NASCAR Winston Cup race results for 1975-2003.


Authors: 
Winner, L.
Editors: 
Stephenson, W. R.
Category: 
Volume: 
14(3)
Year: 
2006
Publisher: 
Journal of Statistics Education.
URL: 
http://www.amstat.org/publications/jse/v14n3/datasets.winner.html
Abstract: 

Stock car racing has seen tremendous growth in popularity in recent years. We introduce two datasets containing results from all Winston Cup races between 1975 and 2003, inclusive. Students can use any number of statistical methods and applications of basic probability on the data to answer a wide range of practical questions. Instructors and students can define many types of events and obtain their corresponding empirical probabilities, as well as gain a hands-on computer-based understanding of conditional probabilities and probability distributions. They can model the rapid growth of the sport based on total payouts by year in real and adjusted dollars, applying linear and exponential growth models that are being taught at earlier stages in introductory statistics courses. Methods of making head-to-head comparisons among pairs of drivers are demonstrated based on their start and finish order, applying a simple to apply categorical method based on matched pairs that students can easily understand, but may not be exposed to in traditional introductory methods courses. Spearman's and Kendall's rank correlation measures are applied to each race to describe the association between starting and finishing positions among drivers, which students can clearly understand are ordinal, as opposed to interval scale outcomes.
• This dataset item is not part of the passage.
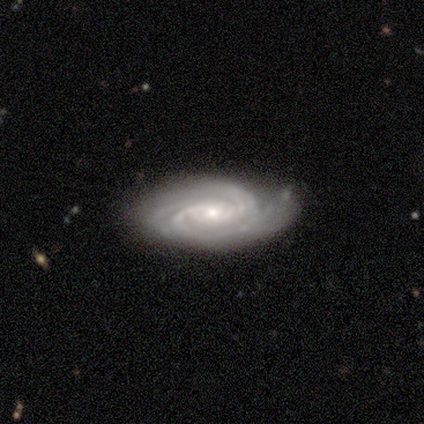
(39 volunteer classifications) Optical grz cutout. It shows a featured or disk galaxy (97%) with no bar (58%), 3 (33%) tight (67%) spiral arms (100%) and a small central bulge (69%). Merging: none (72%).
A wide variety of other potential analyses may also be conducted and are briefly described. The dataset nascard.dat is at the driver/race level and contains variables including: driver name, start and finish positions, car make, laps completed, and prize winnings. The dataset nascarr.dat is at the race level and contains variables including: number of drivers, total prize money, monthly consumer price index, track length, laps completed, numbers of caution flags and lead changes, completion time, and spatial coordinates of the track. These datasets offer students and instructors many opportunities to explore diverse statistical applications.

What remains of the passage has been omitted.